[[ Exercise inputs open ]]
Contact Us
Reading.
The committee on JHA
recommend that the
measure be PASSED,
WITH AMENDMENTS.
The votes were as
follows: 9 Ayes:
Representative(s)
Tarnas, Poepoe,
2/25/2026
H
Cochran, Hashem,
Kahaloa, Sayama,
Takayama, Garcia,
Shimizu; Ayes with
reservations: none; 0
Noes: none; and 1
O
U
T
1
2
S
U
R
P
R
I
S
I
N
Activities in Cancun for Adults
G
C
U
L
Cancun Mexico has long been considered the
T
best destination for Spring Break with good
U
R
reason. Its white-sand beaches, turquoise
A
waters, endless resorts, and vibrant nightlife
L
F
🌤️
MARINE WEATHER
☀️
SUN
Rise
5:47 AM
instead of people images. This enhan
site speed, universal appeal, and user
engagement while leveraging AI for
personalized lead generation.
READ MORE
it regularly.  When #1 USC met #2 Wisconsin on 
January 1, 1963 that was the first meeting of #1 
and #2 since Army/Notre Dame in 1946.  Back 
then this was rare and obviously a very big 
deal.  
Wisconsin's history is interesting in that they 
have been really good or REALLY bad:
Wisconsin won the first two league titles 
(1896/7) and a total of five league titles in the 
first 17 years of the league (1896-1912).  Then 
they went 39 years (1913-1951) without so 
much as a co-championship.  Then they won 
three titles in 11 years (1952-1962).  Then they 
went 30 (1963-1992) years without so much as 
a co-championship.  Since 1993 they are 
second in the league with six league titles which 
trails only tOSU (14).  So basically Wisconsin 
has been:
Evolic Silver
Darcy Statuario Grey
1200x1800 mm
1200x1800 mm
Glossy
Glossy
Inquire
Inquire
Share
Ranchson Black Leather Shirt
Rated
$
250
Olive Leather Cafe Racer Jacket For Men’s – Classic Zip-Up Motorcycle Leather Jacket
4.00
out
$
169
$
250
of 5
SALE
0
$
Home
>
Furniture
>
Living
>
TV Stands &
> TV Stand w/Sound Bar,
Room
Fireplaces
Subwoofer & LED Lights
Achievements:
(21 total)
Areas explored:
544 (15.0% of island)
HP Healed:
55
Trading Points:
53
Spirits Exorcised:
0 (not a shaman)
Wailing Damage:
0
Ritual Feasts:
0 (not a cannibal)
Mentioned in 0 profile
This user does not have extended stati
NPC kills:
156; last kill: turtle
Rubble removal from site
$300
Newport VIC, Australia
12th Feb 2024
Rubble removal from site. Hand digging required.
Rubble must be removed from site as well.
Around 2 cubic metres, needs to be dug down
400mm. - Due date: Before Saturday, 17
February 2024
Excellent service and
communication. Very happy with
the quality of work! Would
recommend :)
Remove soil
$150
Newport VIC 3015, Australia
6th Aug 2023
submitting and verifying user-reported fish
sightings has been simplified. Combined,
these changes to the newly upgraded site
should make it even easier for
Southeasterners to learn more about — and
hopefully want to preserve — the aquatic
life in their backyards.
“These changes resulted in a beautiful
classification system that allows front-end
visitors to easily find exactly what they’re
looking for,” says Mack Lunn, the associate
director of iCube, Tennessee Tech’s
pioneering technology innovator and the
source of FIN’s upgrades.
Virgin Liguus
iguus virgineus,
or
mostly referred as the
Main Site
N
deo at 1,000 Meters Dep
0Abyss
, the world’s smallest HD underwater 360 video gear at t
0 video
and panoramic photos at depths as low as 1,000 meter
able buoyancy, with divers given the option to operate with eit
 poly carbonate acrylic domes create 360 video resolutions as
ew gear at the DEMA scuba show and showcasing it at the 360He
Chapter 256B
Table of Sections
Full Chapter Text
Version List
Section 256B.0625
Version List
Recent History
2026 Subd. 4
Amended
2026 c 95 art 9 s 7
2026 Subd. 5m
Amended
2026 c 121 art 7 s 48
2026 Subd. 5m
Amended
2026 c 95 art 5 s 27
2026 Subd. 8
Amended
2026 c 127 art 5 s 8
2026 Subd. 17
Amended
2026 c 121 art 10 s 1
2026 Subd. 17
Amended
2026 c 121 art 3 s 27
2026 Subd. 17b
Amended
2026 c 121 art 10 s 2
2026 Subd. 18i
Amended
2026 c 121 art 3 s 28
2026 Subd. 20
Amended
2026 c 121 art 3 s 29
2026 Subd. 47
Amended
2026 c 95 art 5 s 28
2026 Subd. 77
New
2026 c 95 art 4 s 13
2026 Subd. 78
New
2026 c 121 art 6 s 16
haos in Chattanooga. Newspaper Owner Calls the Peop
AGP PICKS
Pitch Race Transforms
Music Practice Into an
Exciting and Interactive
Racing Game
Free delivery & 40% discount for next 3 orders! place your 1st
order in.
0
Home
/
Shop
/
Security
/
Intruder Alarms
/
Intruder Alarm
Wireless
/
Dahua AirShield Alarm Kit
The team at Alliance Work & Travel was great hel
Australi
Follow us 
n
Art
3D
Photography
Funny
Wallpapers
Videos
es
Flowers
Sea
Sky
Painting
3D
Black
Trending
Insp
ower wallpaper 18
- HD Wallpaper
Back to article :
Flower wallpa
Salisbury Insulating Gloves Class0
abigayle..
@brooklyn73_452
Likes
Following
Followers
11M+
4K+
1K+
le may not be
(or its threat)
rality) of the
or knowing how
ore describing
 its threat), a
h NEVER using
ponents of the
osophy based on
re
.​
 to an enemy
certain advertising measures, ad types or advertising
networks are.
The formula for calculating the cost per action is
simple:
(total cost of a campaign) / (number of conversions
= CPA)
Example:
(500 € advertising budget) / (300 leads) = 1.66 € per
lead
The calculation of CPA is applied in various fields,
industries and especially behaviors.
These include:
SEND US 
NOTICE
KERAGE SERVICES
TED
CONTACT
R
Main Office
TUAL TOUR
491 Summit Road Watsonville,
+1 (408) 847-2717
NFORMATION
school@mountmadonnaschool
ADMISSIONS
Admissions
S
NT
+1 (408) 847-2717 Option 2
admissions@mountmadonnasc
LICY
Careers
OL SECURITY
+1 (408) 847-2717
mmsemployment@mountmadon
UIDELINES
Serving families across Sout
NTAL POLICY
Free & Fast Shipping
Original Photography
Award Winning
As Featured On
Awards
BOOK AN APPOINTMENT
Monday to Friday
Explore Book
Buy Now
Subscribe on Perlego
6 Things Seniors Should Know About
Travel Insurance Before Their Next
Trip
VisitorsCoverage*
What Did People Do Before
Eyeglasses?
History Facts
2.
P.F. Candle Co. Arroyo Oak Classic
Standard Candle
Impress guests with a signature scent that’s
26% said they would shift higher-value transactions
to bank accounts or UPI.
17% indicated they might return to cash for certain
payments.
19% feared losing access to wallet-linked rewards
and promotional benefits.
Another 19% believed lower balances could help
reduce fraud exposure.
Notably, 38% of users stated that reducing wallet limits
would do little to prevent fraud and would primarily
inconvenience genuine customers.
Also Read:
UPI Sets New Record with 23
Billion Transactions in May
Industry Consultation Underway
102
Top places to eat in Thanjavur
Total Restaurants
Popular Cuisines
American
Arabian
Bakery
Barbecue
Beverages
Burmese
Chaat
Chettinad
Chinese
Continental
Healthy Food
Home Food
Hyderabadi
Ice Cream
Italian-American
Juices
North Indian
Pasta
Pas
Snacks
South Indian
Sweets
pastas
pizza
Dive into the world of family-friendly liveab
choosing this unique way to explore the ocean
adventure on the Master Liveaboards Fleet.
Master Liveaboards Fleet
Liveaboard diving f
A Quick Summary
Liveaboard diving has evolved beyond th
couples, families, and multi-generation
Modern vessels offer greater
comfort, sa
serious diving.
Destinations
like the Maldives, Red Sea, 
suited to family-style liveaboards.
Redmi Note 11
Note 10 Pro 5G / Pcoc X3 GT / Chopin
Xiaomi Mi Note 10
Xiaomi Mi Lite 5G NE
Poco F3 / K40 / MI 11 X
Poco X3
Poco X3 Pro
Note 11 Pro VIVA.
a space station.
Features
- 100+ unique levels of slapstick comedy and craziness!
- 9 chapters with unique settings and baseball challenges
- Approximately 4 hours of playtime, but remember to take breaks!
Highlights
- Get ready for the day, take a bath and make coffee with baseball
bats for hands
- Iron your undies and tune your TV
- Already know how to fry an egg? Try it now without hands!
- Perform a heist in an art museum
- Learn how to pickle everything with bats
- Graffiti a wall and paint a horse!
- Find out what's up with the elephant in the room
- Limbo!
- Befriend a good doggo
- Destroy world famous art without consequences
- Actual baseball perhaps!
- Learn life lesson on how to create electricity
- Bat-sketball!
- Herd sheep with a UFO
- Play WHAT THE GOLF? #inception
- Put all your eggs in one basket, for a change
[[ Exercise inputs closed ]]
**Your instructions**
Would you copy every line of the entries in which "titles" appears?

**Task solution**
Wisconsin won the first two league titles 
(1896/7) and a total of five league titles in the 
three titles in 11 years (1952-1962).  Then they 
second in the league with six league titles which 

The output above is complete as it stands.